Het bestemmingsplan “Buitengebied 1994” was ten tijde van de koop het geldende planologische regime voor het gebied ten westen van het perceel. Vast staat, en dat is ook niet in geschil, dat in het bestemmingsplan “Buitengebied 1994” en de toelichting daarop geen enkele verwijzing naar de structuurschets is opgenomen.

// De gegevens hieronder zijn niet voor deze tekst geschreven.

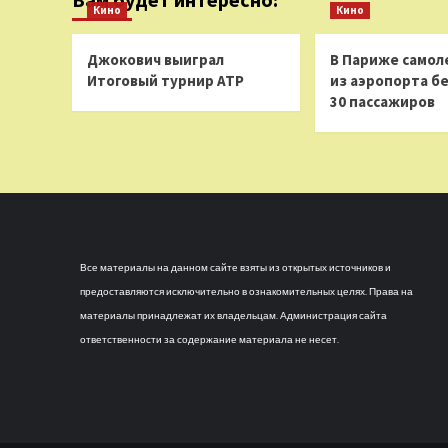
Кино
Кино
Джокович выиграл
В Париже самол
Итоговый турнир ATP
из аэропорта бе
30 пассажиров
Все материалы на данном сайте взяты из открытых источников и
предоставляются исключительно в ознакомительных целях. Права на
материалы принадлежат их владельцам. Администрация сайта
ответственности за содержание материала не несет.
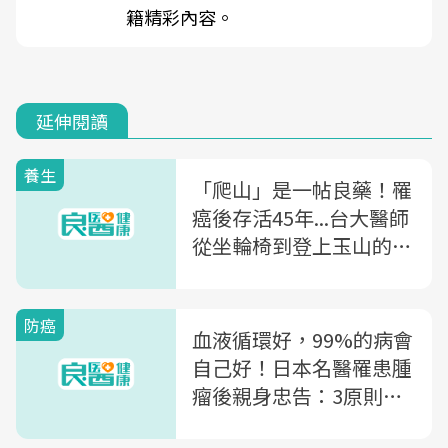
籍精彩內容。
延伸閱讀
養生
「爬山」是一帖良藥！罹
癌後存活45年...台大醫師
從坐輪椅到登上玉山的奇
蹟
防癌
血液循環好，99%的病會
自己好！日本名醫罹患腫
瘤後親身忠告：3原則健
走暢通血管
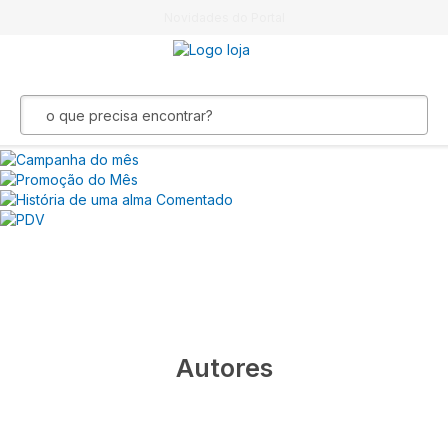
Novidades do Portal
Autores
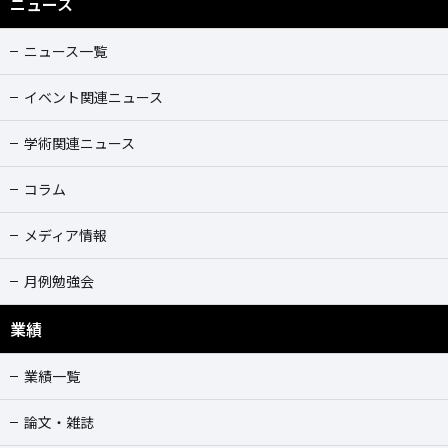
ニュース
ニュース一覧
イベント関連ニュース
学術関連ニュース
コラム
メディア情報
月例勉強会
業績
業績一覧
論文・雑誌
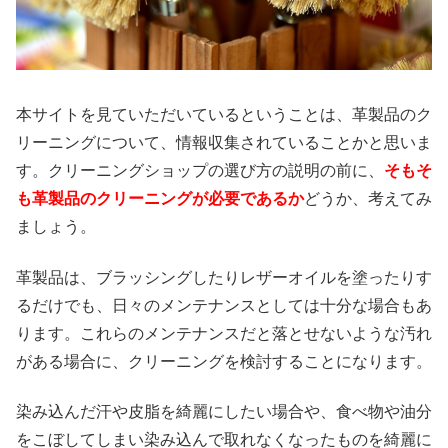
本サイトを見ていただいているということは、革製品のク
リーニングについて、情報収集されていることかと思いま
す。クリーニングショップの選び方の説明の前に、
そもそ
も革製品のクリーニングが必要であるか
どうか、考えてみ
ましょう。
革製品は、ブラッシングしたりレザーオイルを塗ったりす
るだけでも、日々のメンテナンスとしては十分な場合もあ
ります。これらのメンテナンスだと落とせないような汚れ
がある場合に、クリーニングを検討することになります。
染み込んだ汗や皮脂を綺麗にしたい場合や、食べ物や油分
をこぼしてしまい染み込んで取れなくなったものを綺麗に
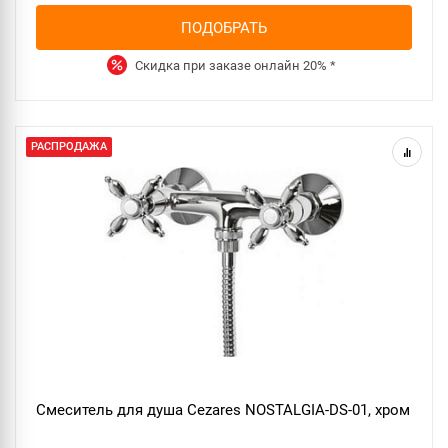
ПОДОБРАТЬ
Скидка при заказе онлайн
20%
*
РАСПРОДАЖА
Смеситель для душа Cezares NOSTALGIA-DS-01, хром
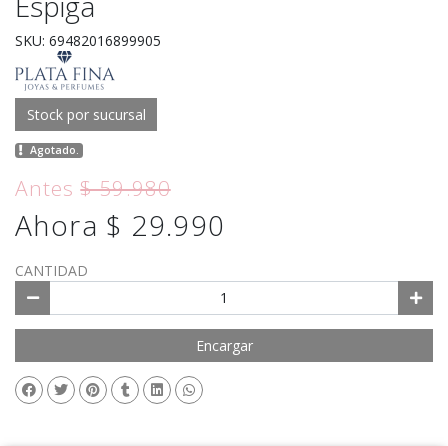
Espiga
SKU: 69482016899905
Stock por sucursal
Agotado.
Antes
$ 59.980
Ahora $ 29.990
CANTIDAD
Encargar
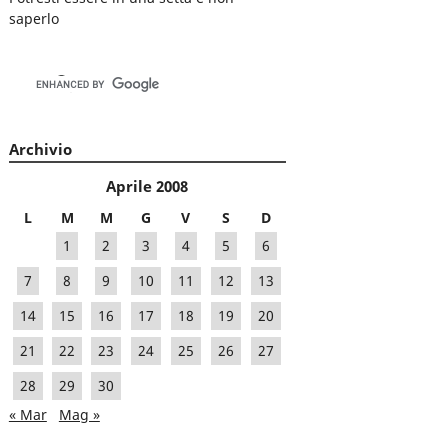
saperlo
Archivio
Aprile 2008
L
M
M
G
V
S
D
1
2
3
4
5
6
7
8
9
10
11
12
13
14
15
16
17
18
19
20
21
22
23
24
25
26
27
28
29
30
« Mar
Mag »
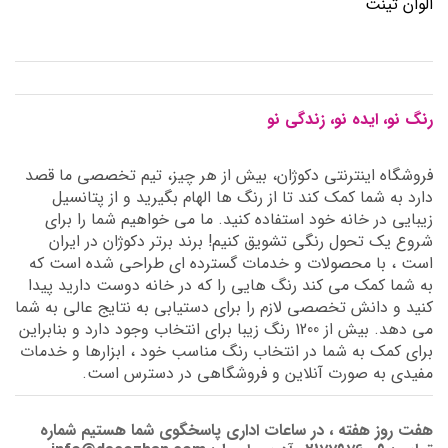
الوان تینت
رنگ نو، ایده نو، زندگی نو
فروشگاه اینترنتی دکوژان، بیش از هر چیز، تیم تخصصی ما قصد
دارد به شما کمک کند تا از رنگ ها الهام بگیرید و از پتانسیل
زیبایی در خانه خود استفاده کنید. ما می خواهیم شما را برای
شروع یک تحول رنگی تشویق کنیم! برند برتر دکوژان در ایران
است ، با محصولات و خدمات گسترده ای طراحی شده است که
به شما کمک می کند رنگ هایی را که در خانه دوست دارید پیدا
کنید و دانش تخصصی لازم را برای دستیابی به نتایج عالی به شما
می دهد. بیش از 1200 رنگ زیبا برای انتخاب وجود دارد و بنابراین
برای کمک به شما در انتخاب رنگ مناسب خود ، ابزارها و خدمات
مفیدی به صورت آنلاین و فروشگاهی در دسترس است.
هفت روز هفته ، در ساعات اداری پاسخگوی شما هستیم شماره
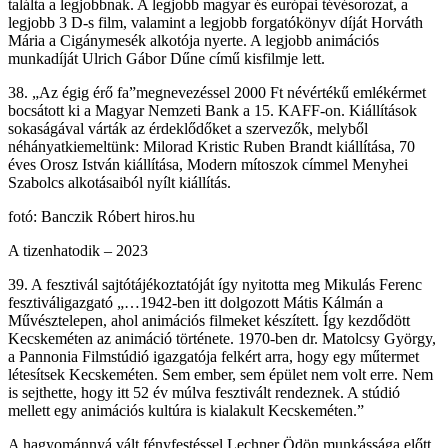
találta a legjobbnak. A legjobb magyar és európai tévésorozat, a
legjobb 3 D-s film, valamint a legjobb forgatókönyv díját Horváth
Mária a Cigánymesék alkotója nyerte. A legjobb animációs
munkadíját Ulrich Gábor Dűne című kisfilmje lett.
38. „Az égig érő fa”megnevezéssel 2000 Ft névértékű emlékérmet
bocsátott ki a Magyar Nemzeti Bank a 15. KAFF-on. Kiállítások
sokaságával várták az érdeklődőket a szervezők, melyből
néhányatkiemeltünk: Milorad Kristic Ruben Brandt kiállítása, 70
éves Orosz István kiállítása, Modern mítoszok címmel Menyhei
Szabolcs alkotásaiból nyílt kiállítás.
fotó: Banczik Róbert hiros.hu
A tizenhatodik – 2023
39. A fesztivál sajtótájékoztatóját így nyitotta meg Mikulás Ferenc
fesztiváligazgató „…1942-ben itt dolgozott Mátis Kálmán a
Művésztelepen, ahol animációs filmeket készített. Így kezdődött
Kecskeméten az animáció története. 1970-ben dr. Matolcsy György,
a Pannonia Filmstúdió igazgatója felkért arra, hogy egy műtermet
létesítsek Kecskeméten. Sem ember, sem épület nem volt erre. Nem
is sejthette, hogy itt 52 év múlva fesztivált rendeznek. A stúdió
mellett egy animációs kultúra is kialakult Kecskeméten.”
A hagyománnyá vált fényfestéssel Lechner Ödön munkássága előtt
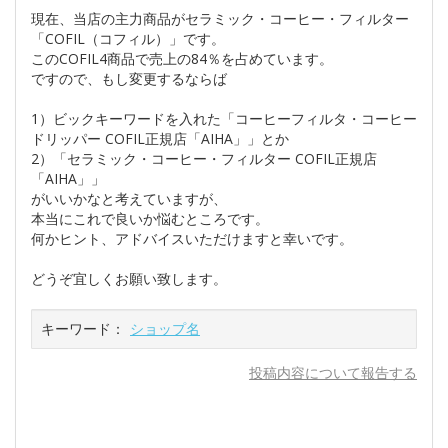
現在、当店の主力商品がセラミック・コーヒー・フィルター
「COFIL（コフィル）」です。
このCOFIL4商品で売上の84％を占めています。
ですので、もし変更するならば
1）ビックキーワードを入れた「コーヒーフィルタ・コーヒー
ドリッパー COFIL正規店「AIHA」」とか
2）「セラミック・コーヒー・フィルター COFIL正規店
「AIHA」」
がいいかなと考えていますが、
本当にこれで良いか悩むところです。
何かヒント、アドバイスいただけますと幸いです。
どうぞ宜しくお願い致します。
キーワード：
ショップ名
投稿内容について報告する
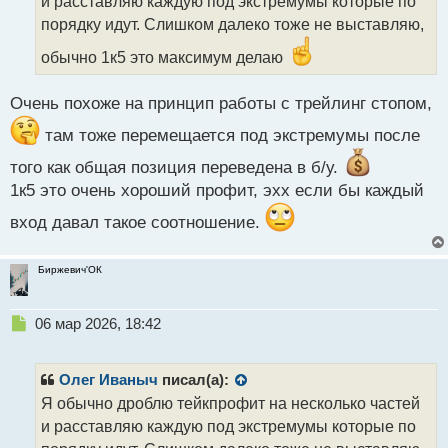
и расставляю каждую под экстремумы которые по
и
т
порядку идут. Слишком далеко тоже не выставляю,
а
обычно 1к5 это максимум делаю
н
н
ы
Очень похоже на принцип работы с трейлинг стопом,
й
п
там тоже перемещается под экстремумы после
о
того как общая позиция переведена в б/у.
с
т
1к5 это очень хороший профит, эхх если бы каждый
вход давал такое соотношение.
Биржевич'ОК
Н
06 мар 2026, 18:42
е
п
р
Олег Иваныч
писал(а):
о
Я обычно дроблю тейкпрофит на несколько частей
ч
и расставляю каждую под экстремумы которые по
и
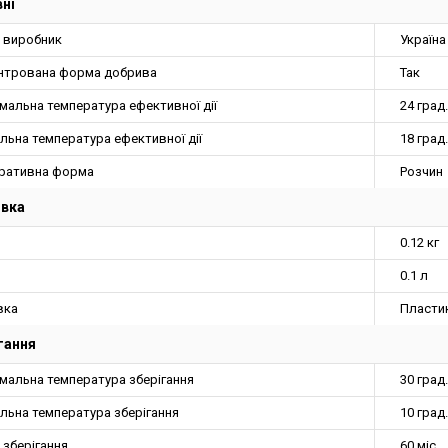
ні
а виробник
Україна
нтрована форма добрива
Так
мальна температура ефективної дії
24 град.
льна температура ефективної дії
18 град.
ративна форма
Розчин
овка
0.12 кг
0.1 л
вка
Пласти
гання
мальна температура зберігання
30 град.
льна температура зберігання
10 град.
 зберігання
60 міс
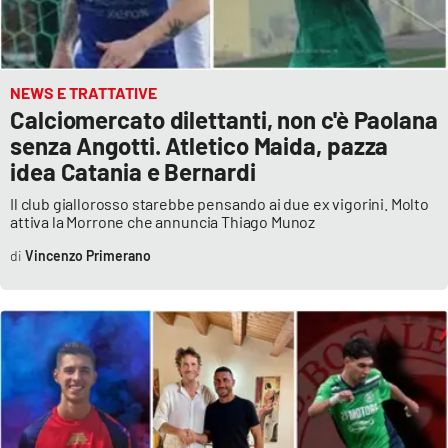
NEWS E TRATTATIVE
Calciomercato dilettanti, non c'è Paolana
senza Angotti. Atletico Maida, pazza
idea Catania e Bernardi
Il club giallorosso starebbe pensando ai due ex vigorini. Molto
attiva la Morrone che annuncia Thiago Munoz
Vincenzo Primerano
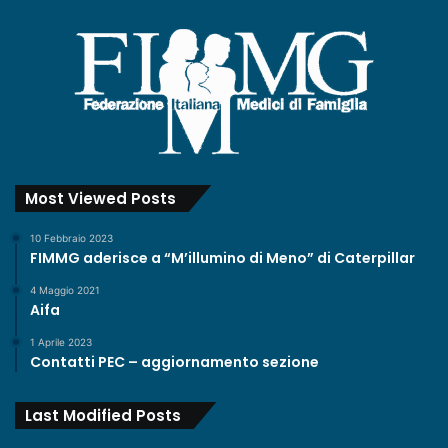
Most Viewed Posts
10 Febbraio 2023
FIMMG aderisce a “M’illumino di Meno” di Caterpillar
4 Maggio 2021
Aifa
1 Aprile 2023
Contatti PEC – aggiornamento sezione
Last Modified Posts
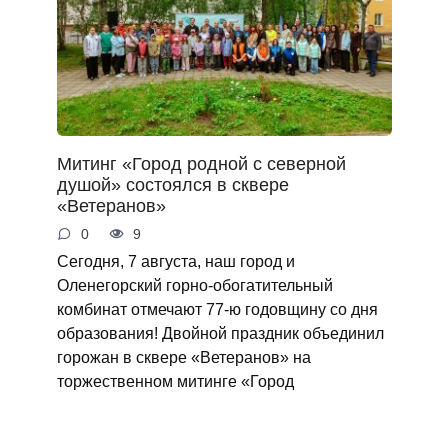
Митинг «Город родной с северной
душой» состоялся в сквере
«Ветеранов»
0
9
Сегодня, 7 августа, наш город и
Оленегорский горно‑обогатительный
комбинат отмечают 77‑ю годовщину со дня
образования! Двойной праздник объединил
горожан в сквере «Ветеранов» на
торжественном митинге «Город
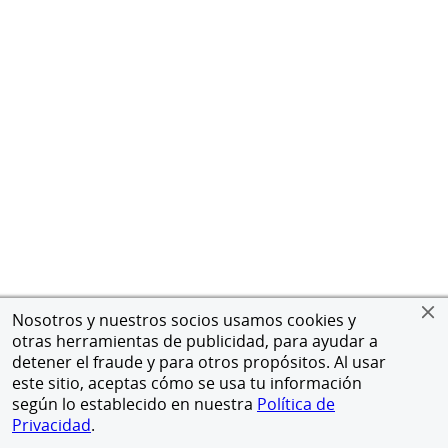
Nosotros y nuestros socios usamos cookies y
otras herramientas de publicidad, para ayudar a
detener el fraude y para otros propósitos. Al usar
este sitio, aceptas cómo se usa tu información
según lo establecido en nuestra
Política de
Privacidad
.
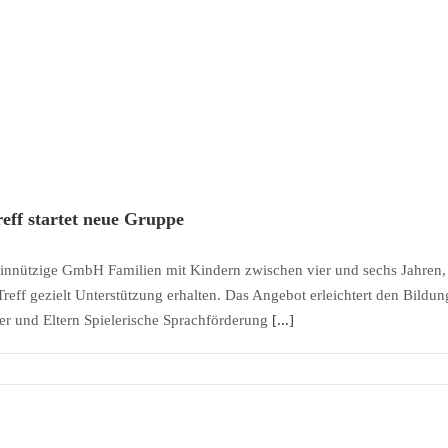
eff startet neue Gruppe
nnützige GmbH Familien mit Kindern zwischen vier und sechs Jahren, 
ff gezielt Unterstützung erhalten. Das Angebot erleichtert den Bildung
der und Eltern Spielerische Sprachförderung
[...]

[appellant sub 2] hoefde daarom op de koopdatum geen rekening te houden met de kans dat de planologische situatie ter plaatse in voor hem ongunstige zin zou veranderen, in de zin dat op termijn ten westen van zijn perceel de realisering van een nieuwe woonwijk planologische mogelijk zou worden gemaakt, zoals in het nieuwe bestemmingsplan is gebeurd. Voor het antwoord op de vraag of de planologische verandering voor [appellant sub 2] op de koopdatum voorzienbaar was, zijn, anders dan het college betoogt, de aard van het bestemmingsplan “Buitengebied 1994” en de tijd tussen de vaststelling van het structuurschets en de start van de voorbereiding van dat bestemmingsplan niet van belang.ABRS 28-03/18 inzake Haaren (ECLI:NL:RVS:2018:1050)
Noot: Vergelijk de uitspraak van de Afdeling van 21-10/09 inzake Hellendoorn (ECLI:NL:RVS:2009:BK0829). “De Afdeling is echter, anders dan de rechtbank, van oordeel dat de aldus per 30 november 1976 gevestigde voorzienbaarheid is doorbroken door de terinzagelegging op 2 juni 1977 van het ontwerp van de 18e herziening.”